Minimum Probability – the value .40 is the default value for minimum probability. We can change it through model parameter.
Minimum Importance
– The value .14 is calculated and displayed automatically by
SSAS.
Filter Rule – a searching string. For instance, if you
enter ‘Water’, then the rules must contain ‘Water’
Maximum Rows –
This value is also calculated and displayed automatically. The actual maximum
rows from the dataset is 1623. If you put a value greater than 1623, it would
be the same effect as 1623. If you set a value 10, then the displayed rules
will have a maximum row of 10.
Also please note the number of rules at the bottom of the screen!
Itemsets
The Itemsets tab displays the list of itemsets that
the model identified as frequently found together. The tab has three columns: Support, Size, and Itemset.
Support - lists the number of cases supporting the itemset.
Size - displays the number of items in the itemset.
Itemset - displays the actual itemset that the model discovered.
Support - lists the number of cases supporting the itemset.
Size - displays the number of items in the itemset.

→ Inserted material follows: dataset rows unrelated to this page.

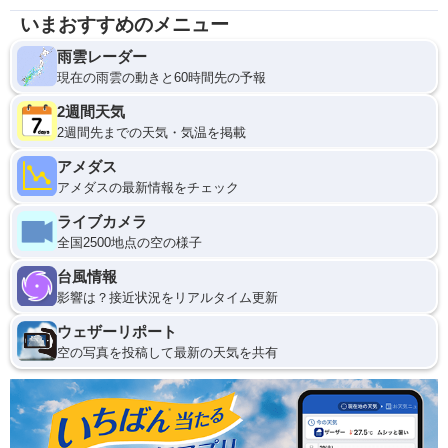
いまおすすめのメニュー
雨雲レーダー
現在の雨雲の動きと60時間先の予報
2週間天気
2週間先までの天気・気温を掲載
アメダス
アメダスの最新情報をチェック
ライブカメラ
全国2500地点の空の様子
台風情報
影響は？接近状況をリアルタイム更新
ウェザーリポート
空の写真を投稿して最新の天気を共有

Itemset - displays the actual itemset that the model discovered.
Menu Options
Minimum
support – the minimum number of rows to set the itemsets. The value 21 is
calculated from the dataset and displayed automatically.
Minimum
itemset size – we are often interested in 2 or more item sizes. Itemsize =1
means customers buy the item alone. Of course, the same item can appear
together with other items as well if customers buy them together.
Maximum
rows – the maximum of itemsets displayed in the pane. In our dataset, the total
itemsets is 643. Any number greater than 643 will have the same effect as that
for 643. If you enter 10, then only 10 itemsets will be displayed.
Filter
Itemset – the same as in Rules – a search string.

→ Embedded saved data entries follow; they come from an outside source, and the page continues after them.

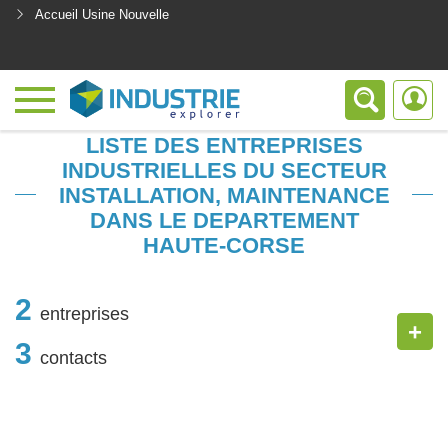
Accueil Usine Nouvelle
<
LISTE DES ENTREPRISES
INDUSTRIELLES DU SECTEUR
INSTALLATION, MAINTENANCE
DANS LE DEPARTEMENT
HAUTE-CORSE
2
entreprises
+
3
contacts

Also please note the size of itemsets meeting the criteria
is displayed at the bottom of the screen.
Dependency
Network
Each node in the Dependency Network viewer represents an item. The arrow between nodes
represents the association between items. The direction of the arrow dictates
the association between the items according to the rules that the algorithm
discovered. For example, if the viewer contains three items, A, B, and C, and C
is predicted by A and B, if you select node C, two arrows point toward node C —
A to C and B to C.
The
slider at the left of the viewer acts as a filter that is tied to the
probability of the rules. Lowering the slider shows only the strongest links.
In our case, the strongest link is: Touring Tire Tube predicts Touring Tube.
Please note, not all items
are displayed in viewer, only those with possible strong links are displayed.